Светлый фон

Глаза Иржи — серебро и синь. То ли само небо, то ли тихое озеро под мирным небом. Смотрю — и на душе делается чище. Как будто умываюсь. Глубокие глаза. Отрезвляющие… хотя разве так говорят о глазах?

— Попробуй сказать словами, постарайся, — терпеливо советует Иржи. — Пока не могу понять, что с тобой случилось. Тебя накрыло так полно, что память угасла. Рассудок людей вообще-то слаб, пусть они не признают подобного. Рассудок — панцирь. Или шкура. У варана самая крепкая шкура, какую я только видел. Но шкура — еще не сам варан. Внутри шкуры как жилы и скелет — опыт, воля, душа. А еще сердце… Когда оно пробито, вот тогда совсем беда… А шкура лопается и снова зарастает. Первый раз больно. После всего лишь досадно. Твоя шкура лопнула первый раз, да?

— И-ии… ха-аа…

— Для начала неплохо, — ободрил Иржи. Прикрыл глаза, и мир словно угас, сделалось трудно не рухнуть во тьму. Но взгляд вернулся, как знакомая опора. — Значит, всё же догадка моя верна. С тобой приключилось то, что мы в степи называем ночь разума или просто — Ночь. В степи немного людей, умеющих сознательно уйти в Ночь. Но даже они, попав туда впервые, блуждают и теряют себя. Многие отказываются испытать это повторно. Тех, кто знает Ночь, зовут зверьей кровью. Есть подозрение, что у всех у вас был общий предок. Не знаю точно, мне не интересно копаться в прахе минувшего. Живое куда ярче и ценнее. Что могу сказать? Ты хорошо возвращаешься. Некоторые после первой Ночи по полгода не в себе. Старайся, не верь в усталость. Она — обман рассудка, помеха душе и сердцу. Рассудок ленив. Ленью он защищает себя и тело. Хотя у тела есть еще боль. Боль спасает даже безрассудных.

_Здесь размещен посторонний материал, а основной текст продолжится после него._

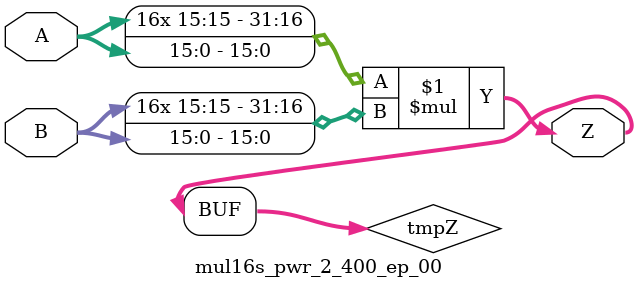
<source format=v>
/***
    * This code is a part of ApproxLib library (ehw.fit.vutbr.cz/approxlib) distributed under a XXXX public license.
    * When used, please cite the following article: tbd 
    * This file is pareto optimal sub-set in the pwr and ep parameters
    ***/
    
//Behavioral model of 16-bit Signed Truncated Multiplier
//Truncated bits: 0

module mul16s_pwr_2_400_ep_00(
	A, 
	B,
	Z
);

input signed [16-1:0] A;
input signed [16-1:0] B;
output signed [2*16-1:0] Z;

wire signed [2*(16-0)-1:0] tmpZ;
assign tmpZ = $signed(A[16-1:0]) * $signed(B[16-1:0]);
assign Z = $signed(tmpZ);
endmodule


// internal reference: truncation-tm.16.mul16s_pwr_2_400_ep_00


</source>
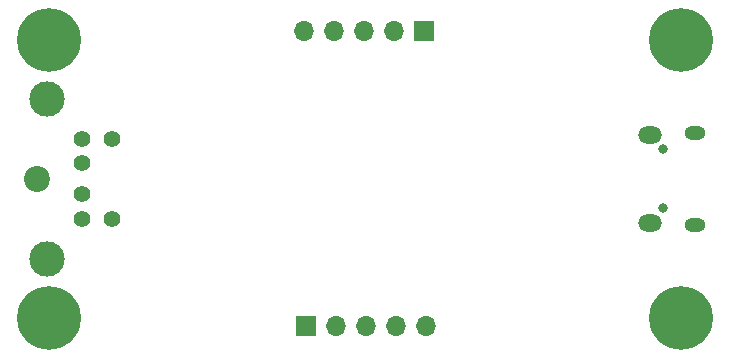
<source format=gbr>
%TF.GenerationSoftware,KiCad,Pcbnew,(6.0.7)*%
%TF.CreationDate,2023-04-12T13:22:55-04:00*%
%TF.ProjectId,minirib-usb,6d696e69-7269-4622-9d75-73622e6b6963,E*%
%TF.SameCoordinates,Original*%
%TF.FileFunction,Soldermask,Bot*%
%TF.FilePolarity,Negative*%
%FSLAX46Y46*%
G04 Gerber Fmt 4.6, Leading zero omitted, Abs format (unit mm)*
G04 Created by KiCad (PCBNEW (6.0.7)) date 2023-04-12 13:22:55*
%MOMM*%
%LPD*%
G01*
G04 APERTURE LIST*
%ADD10C,5.400000*%
%ADD11C,3.100000*%
%ADD12O,0.800000X0.800000*%
%ADD13O,1.800000X1.150000*%
%ADD14O,2.000000X1.450000*%
%ADD15R,1.700000X1.700000*%
%ADD16O,1.700000X1.700000*%
%ADD17C,2.200000*%
%ADD18C,1.400000*%
%ADD19C,3.000000*%
G04 APERTURE END LIST*
D10*
%TO.C,H4*%
X103250000Y-116750000D03*
D11*
X103250000Y-116750000D03*
%TD*%
%TO.C,H1*%
X156750000Y-93250000D03*
D10*
X156750000Y-93250000D03*
%TD*%
D11*
%TO.C,H2*%
X156750000Y-116750000D03*
D10*
X156750000Y-116750000D03*
%TD*%
D12*
%TO.C,J1*%
X155200000Y-107500000D03*
X155200000Y-102500000D03*
D13*
X157950000Y-101125000D03*
D14*
X154150000Y-101275000D03*
D13*
X157950000Y-108875000D03*
D14*
X154150000Y-108725000D03*
%TD*%
D15*
%TO.C,J4*%
X125000000Y-117500000D03*
D16*
X127540000Y-117500000D03*
X130080000Y-117500000D03*
X132620000Y-117500000D03*
X135160000Y-117500000D03*
%TD*%
D11*
%TO.C,H3*%
X103250000Y-93250000D03*
D10*
X103250000Y-93250000D03*
%TD*%
D15*
%TO.C,J3*%
X135000000Y-92500000D03*
D16*
X132460000Y-92500000D03*
X129920000Y-92500000D03*
X127380000Y-92500000D03*
X124840000Y-92500000D03*
%TD*%
D17*
%TO.C,J2*%
X102250000Y-105000000D03*
D18*
X106050000Y-106300000D03*
X106050000Y-103700000D03*
X106050000Y-108400000D03*
X106050000Y-101600000D03*
X108550000Y-108400000D03*
X108550000Y-101600000D03*
D19*
X103050000Y-111750000D03*
X103050000Y-98250000D03*
%TD*%
M02*

</source>
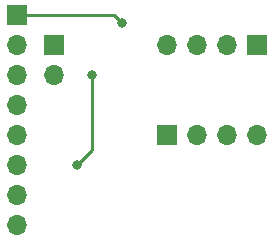
<source format=gbr>
G04 #@! TF.GenerationSoftware,KiCad,Pcbnew,(5.0.0-rc2-178-g3c7b91b96)*
G04 #@! TF.CreationDate,2018-08-09T16:31:39+02:00*
G04 #@! TF.ProjectId,pcb3,706362332E6B696361645F7063620000,rev?*
G04 #@! TF.SameCoordinates,Original*
G04 #@! TF.FileFunction,Copper,L2,Bot,Signal*
G04 #@! TF.FilePolarity,Positive*
%FSLAX46Y46*%
G04 Gerber Fmt 4.6, Leading zero omitted, Abs format (unit mm)*
G04 Created by KiCad (PCBNEW (5.0.0-rc2-178-g3c7b91b96)) date 08/09/18 16:31:39*
%MOMM*%
%LPD*%
G01*
G04 APERTURE LIST*
G04 #@! TA.AperFunction,ComponentPad*
%ADD10R,1.700000X1.700000*%
G04 #@! TD*
G04 #@! TA.AperFunction,ComponentPad*
%ADD11O,1.700000X1.700000*%
G04 #@! TD*
G04 #@! TA.AperFunction,ViaPad*
%ADD12C,0.800000*%
G04 #@! TD*
G04 #@! TA.AperFunction,Conductor*
%ADD13C,0.250000*%
G04 #@! TD*
G04 APERTURE END LIST*
D10*
G04 #@! TO.P,J4,1*
G04 #@! TO.N,Net-(J1-Pad2)*
X112395000Y-67310000D03*
D11*
G04 #@! TO.P,J4,2*
G04 #@! TO.N,/G*
X112395000Y-69850000D03*
G04 #@! TD*
D10*
G04 #@! TO.P,J2,1*
G04 #@! TO.N,Net-(J2-Pad1)*
X129540000Y-67310000D03*
D11*
G04 #@! TO.P,J2,2*
X127000000Y-67310000D03*
G04 #@! TO.P,J2,3*
G04 #@! TO.N,Net-(J2-Pad3)*
X124460000Y-67310000D03*
G04 #@! TO.P,J2,4*
X121920000Y-67310000D03*
G04 #@! TD*
D10*
G04 #@! TO.P,J3,1*
G04 #@! TO.N,/G*
X121920000Y-74930000D03*
D11*
G04 #@! TO.P,J3,2*
X124460000Y-74930000D03*
G04 #@! TO.P,J3,3*
X127000000Y-74930000D03*
G04 #@! TO.P,J3,4*
X129540000Y-74930000D03*
G04 #@! TD*
D10*
G04 #@! TO.P,J1,1*
G04 #@! TO.N,/PD2*
X109220000Y-64770000D03*
D11*
G04 #@! TO.P,J1,2*
G04 #@! TO.N,Net-(J1-Pad2)*
X109220000Y-67310000D03*
G04 #@! TO.P,J1,3*
G04 #@! TO.N,/G*
X109220000Y-69850000D03*
G04 #@! TO.P,J1,4*
G04 #@! TO.N,Net-(J1-Pad4)*
X109220000Y-72390000D03*
G04 #@! TO.P,J1,5*
G04 #@! TO.N,Net-(J1-Pad5)*
X109220000Y-74930000D03*
G04 #@! TO.P,J1,6*
G04 #@! TO.N,Net-(J1-Pad6)*
X109220000Y-77470000D03*
G04 #@! TO.P,J1,7*
G04 #@! TO.N,Net-(J1-Pad7)*
X109220000Y-80010000D03*
G04 #@! TO.P,J1,8*
G04 #@! TO.N,/5V*
X109220000Y-82550000D03*
G04 #@! TD*
D12*
G04 #@! TO.N,Net-(R1-Pad1)*
X114300000Y-77470000D03*
X115570000Y-69850000D03*
G04 #@! TO.N,/PD2*
X118110000Y-65405000D03*
G04 #@! TD*
D13*
G04 #@! TO.N,Net-(R1-Pad1)*
X114300000Y-77470000D02*
X115570000Y-76200000D01*
X115570000Y-76200000D02*
X115570000Y-69850000D01*
G04 #@! TO.N,/PD2*
X117475000Y-64770000D02*
X118110000Y-65405000D01*
X109220000Y-64770000D02*
X117475000Y-64770000D01*
G04 #@! TD*
M02*

</source>
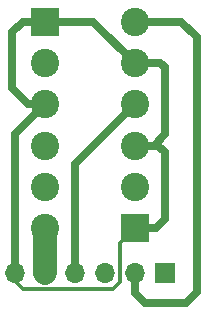
<source format=gtl>
G04 #@! TF.GenerationSoftware,KiCad,Pcbnew,7.0.7*
G04 #@! TF.CreationDate,2024-02-07T12:10:54-08:00*
G04 #@! TF.ProjectId,Raven Expansion,52617665-6e20-4457-9870-616e73696f6e,rev?*
G04 #@! TF.SameCoordinates,Original*
G04 #@! TF.FileFunction,Copper,L1,Top*
G04 #@! TF.FilePolarity,Positive*
%FSLAX46Y46*%
G04 Gerber Fmt 4.6, Leading zero omitted, Abs format (unit mm)*
G04 Created by KiCad (PCBNEW 7.0.7) date 2024-02-07 12:10:54*
%MOMM*%
%LPD*%
G01*
G04 APERTURE LIST*
G04 #@! TA.AperFunction,ComponentPad*
%ADD10R,2.400000X2.400000*%
G04 #@! TD*
G04 #@! TA.AperFunction,ComponentPad*
%ADD11C,2.400000*%
G04 #@! TD*
G04 #@! TA.AperFunction,ComponentPad*
%ADD12R,1.700000X1.700000*%
G04 #@! TD*
G04 #@! TA.AperFunction,ComponentPad*
%ADD13O,1.700000X1.700000*%
G04 #@! TD*
G04 #@! TA.AperFunction,Conductor*
%ADD14C,0.300000*%
G04 #@! TD*
G04 #@! TA.AperFunction,Conductor*
%ADD15C,0.700000*%
G04 #@! TD*
G04 #@! TA.AperFunction,Conductor*
%ADD16C,2.000000*%
G04 #@! TD*
G04 #@! TA.AperFunction,Conductor*
%ADD17C,1.000000*%
G04 #@! TD*
G04 APERTURE END LIST*
D10*
X31810000Y-35130000D03*
D11*
X31810000Y-38630000D03*
X31810000Y-42130000D03*
X31810000Y-45630000D03*
X31810000Y-49130000D03*
X31810000Y-52630000D03*
D10*
X39430000Y-52630000D03*
D11*
X39430000Y-49130000D03*
X39430000Y-45630000D03*
X39430000Y-42130000D03*
X39430000Y-38630000D03*
X39430000Y-35130000D03*
D12*
X41985000Y-56395000D03*
D13*
X39445000Y-56395000D03*
X36905000Y-56395000D03*
X34365000Y-56395000D03*
X31825000Y-56395000D03*
X29285000Y-56395000D03*
D14*
X29285000Y-57095000D02*
X29285000Y-56395000D01*
X29940000Y-57750000D02*
X29285000Y-57095000D01*
X37600000Y-57750000D02*
X29940000Y-57750000D01*
X38200000Y-57150000D02*
X37600000Y-57750000D01*
X38200000Y-53860000D02*
X38200000Y-57150000D01*
X39430000Y-52630000D02*
X38200000Y-53860000D01*
D15*
X39430000Y-52630000D02*
X41190000Y-52630000D01*
X31810000Y-35130000D02*
X35930000Y-35130000D01*
X29050000Y-40790000D02*
X30390000Y-42130000D01*
X29285000Y-44655000D02*
X29285000Y-56395000D01*
X41600000Y-38630000D02*
X41970000Y-39000000D01*
X41970000Y-39000000D02*
X41970000Y-44680000D01*
X41020000Y-45630000D02*
X39430000Y-45630000D01*
X41190000Y-52630000D02*
X41970000Y-51850000D01*
X31810000Y-35130000D02*
X29950000Y-35130000D01*
X41970000Y-46180000D02*
X41420000Y-45630000D01*
X29950000Y-35130000D02*
X29050000Y-36030000D01*
X29050000Y-36030000D02*
X29050000Y-40790000D01*
X31810000Y-42130000D02*
X29285000Y-44655000D01*
X35930000Y-35130000D02*
X39430000Y-38630000D01*
X39430000Y-38630000D02*
X41600000Y-38630000D01*
X30390000Y-42130000D02*
X31810000Y-42130000D01*
X41970000Y-44680000D02*
X41020000Y-45630000D01*
X41420000Y-45630000D02*
X39430000Y-45630000D01*
X41970000Y-51850000D02*
X41970000Y-46180000D01*
X29285000Y-56865000D02*
X29325000Y-56905000D01*
D16*
X31810000Y-52630000D02*
X31810000Y-56380000D01*
D17*
X31810000Y-56380000D02*
X31825000Y-56395000D01*
D15*
X34405000Y-56355000D02*
X34365000Y-56395000D01*
X34405000Y-47155000D02*
X34405000Y-56355000D01*
X39430000Y-42130000D02*
X34405000Y-47155000D01*
X43310000Y-35130000D02*
X44660000Y-36480000D01*
X44660000Y-36480000D02*
X44660000Y-58070000D01*
X43740000Y-58990000D02*
X40300000Y-58990000D01*
X40300000Y-58990000D02*
X39445000Y-58135000D01*
X39430000Y-35130000D02*
X43310000Y-35130000D01*
X44660000Y-58070000D02*
X43740000Y-58990000D01*
X39445000Y-58135000D02*
X39445000Y-56395000D01*
M02*

</source>
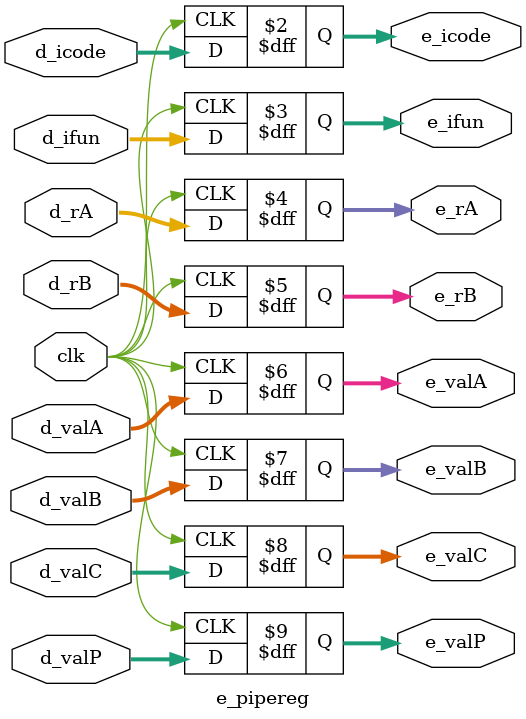
<source format=v>
`timescale 1ps/1ps

module e_pipereg(clk, d_icode, d_ifun, d_rA, d_rB, d_valC, d_valP, d_valA, d_valB, e_icode, e_ifun, e_rA, e_rB, e_valC, e_valP, e_valA, e_valB);

    parameter n = 64;
    input clk;
    input [3:0] d_icode, d_ifun;
    input [3:0] d_rA;
    input [3:0] d_rB;
    input [n-1:0] d_valA;
    input [n-1:0] d_valB;
    input [n-1:0] d_valC;
    input [n-1:0] d_valP;
    output reg [3:0] e_icode, e_ifun;
    output reg [3:0] e_rA;
    output reg [3:0] e_rB;
    output reg [n-1:0] e_valA;
    output reg [n-1:0] e_valB;
    output reg [n-1:0] e_valC;
    output reg [n-1:0] e_valP;

    always @(posedge clk)  
    begin
        e_icode <= d_icode;
        e_ifun <= d_ifun;
        e_rA <= d_rA;
        e_rB <= d_rB;
        e_valC <= d_valC;
        e_valP <= d_valP;
        e_valA <= d_valA;
        e_valB <= d_valB;
    end

endmodule

</source>
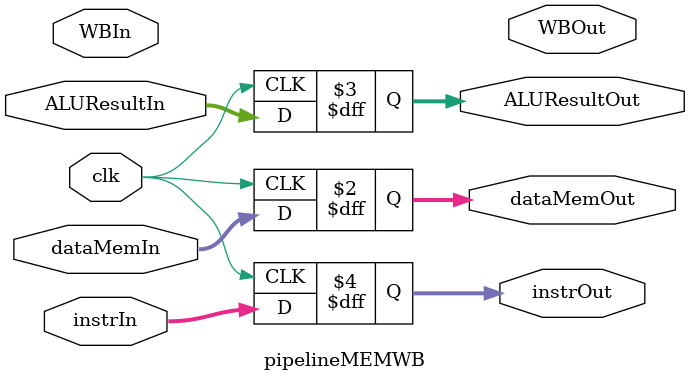
<source format=v>
module pipelineMEMWB(
input [31:0] dataMemIn,
input [31:0] ALUResultIn,
//input [4:0] readReg1
input [31:0] instrIn,
output reg [31:0] dataMemOut,
output reg [31:0] ALUResultOut,
output reg [31:0] instrOut,
input WBIn,
output reg WBOut,
input clk
); 

//normal operation
always @ (posedge clk) 
begin 
dataMemOut = dataMemIn;
ALUResultOut = ALUResultIn;
instrOut = instrIn;
end 

//hazard


endmodule
</source>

Иржи улыбнулся. Чуть наклонил голову, прочесал легкой рукой волосы. Светлые и упругие, они бежали меж пальцев, лоснились бликами спелой травы… чешуйками золотых рыбок. Глядя на Иржи и дыша с ним в такт, нетрудно принять, что сейчас не рассвет, а середина дня. Что серость степи — привиделась.

Небо синее, пусть и вылиняло в застарелой засухе. Солнце яростно-горячее, цвета у него нет, лишь сияние. А степь осенняя. У неё рыжая шкура с темными подпалинами теней. Точно такая шкура у скакуна деда Слава…

Больно! Первое имя, которое выскользнуло из тьмы беспамятства на волю, стало выстраивать вокруг себя узор памяти. Очень больно. Потому что имя попалось такое… крепкое, коренное. Не вырвешь, не выкорчуешь его ни ленью, ни тьмою!

Слав. Мой Май. Маришка. Матвей. Деда Пётра. Кузя! Сим, Арина, Рин… имена посыпались вроде гороха, меня накрыло их ворохом. Пришлось моргать и пережидать, пока звуки и смыслы немного улягутся.